The peak-to-gene analysis produces several key outputs:

Peak Attribution Scores (.npy files):#

  • Raw attribution values for each peak-gene pair

  • Positive values: Peaks that increase gene expression predictions

  • Negative values: Peaks that decrease gene expression predictions

  • Magnitude: Indicates the strength of the regulatory relationship

Comprehensive Network (peak_to_gene.csv):#

  • Genome-wide regulatory map combining all gene-specific results

  • Filterable by significance to focus on high-confidence links

  • Ready for network analysis and visualization tools

  • Compatible with pathway analysis and functional enrichment

Next Steps#

With these results, you can:

  1. Visualize regulatory networks using network analysis tools

  2. Identify key regulatory hubs and super-enhancer regions

  3. Compare with experimental data (ChIP-seq, Hi-C, etc.)

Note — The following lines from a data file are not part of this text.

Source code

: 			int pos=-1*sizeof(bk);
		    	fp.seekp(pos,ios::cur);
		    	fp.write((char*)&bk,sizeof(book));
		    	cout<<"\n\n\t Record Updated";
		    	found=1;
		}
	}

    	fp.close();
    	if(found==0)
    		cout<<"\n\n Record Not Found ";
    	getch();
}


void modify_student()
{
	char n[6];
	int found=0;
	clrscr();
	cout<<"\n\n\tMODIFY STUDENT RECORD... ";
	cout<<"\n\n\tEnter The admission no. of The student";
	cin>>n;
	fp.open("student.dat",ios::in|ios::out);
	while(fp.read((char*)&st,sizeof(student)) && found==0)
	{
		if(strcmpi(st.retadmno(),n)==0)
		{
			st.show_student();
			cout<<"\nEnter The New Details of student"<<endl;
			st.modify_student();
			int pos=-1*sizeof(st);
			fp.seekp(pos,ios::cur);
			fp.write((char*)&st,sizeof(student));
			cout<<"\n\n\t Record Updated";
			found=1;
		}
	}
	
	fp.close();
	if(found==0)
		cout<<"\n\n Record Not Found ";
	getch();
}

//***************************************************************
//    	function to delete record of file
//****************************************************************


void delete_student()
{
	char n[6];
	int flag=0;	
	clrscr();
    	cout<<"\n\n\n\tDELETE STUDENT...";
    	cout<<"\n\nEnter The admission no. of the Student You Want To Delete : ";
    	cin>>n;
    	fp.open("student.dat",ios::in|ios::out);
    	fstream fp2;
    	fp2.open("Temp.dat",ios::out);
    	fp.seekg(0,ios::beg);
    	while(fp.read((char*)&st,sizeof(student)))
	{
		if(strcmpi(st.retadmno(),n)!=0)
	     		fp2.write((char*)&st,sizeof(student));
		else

  4. Perform functional enrichment of target genes

  5. Investigate cell-type-specific regulation across conditions

  6. Build predictive models of gene expression from chromatin state

The interpretable peak-to-gene links provide a foundation for understanding regulatory mechanisms and designing targeted perturbation experiments.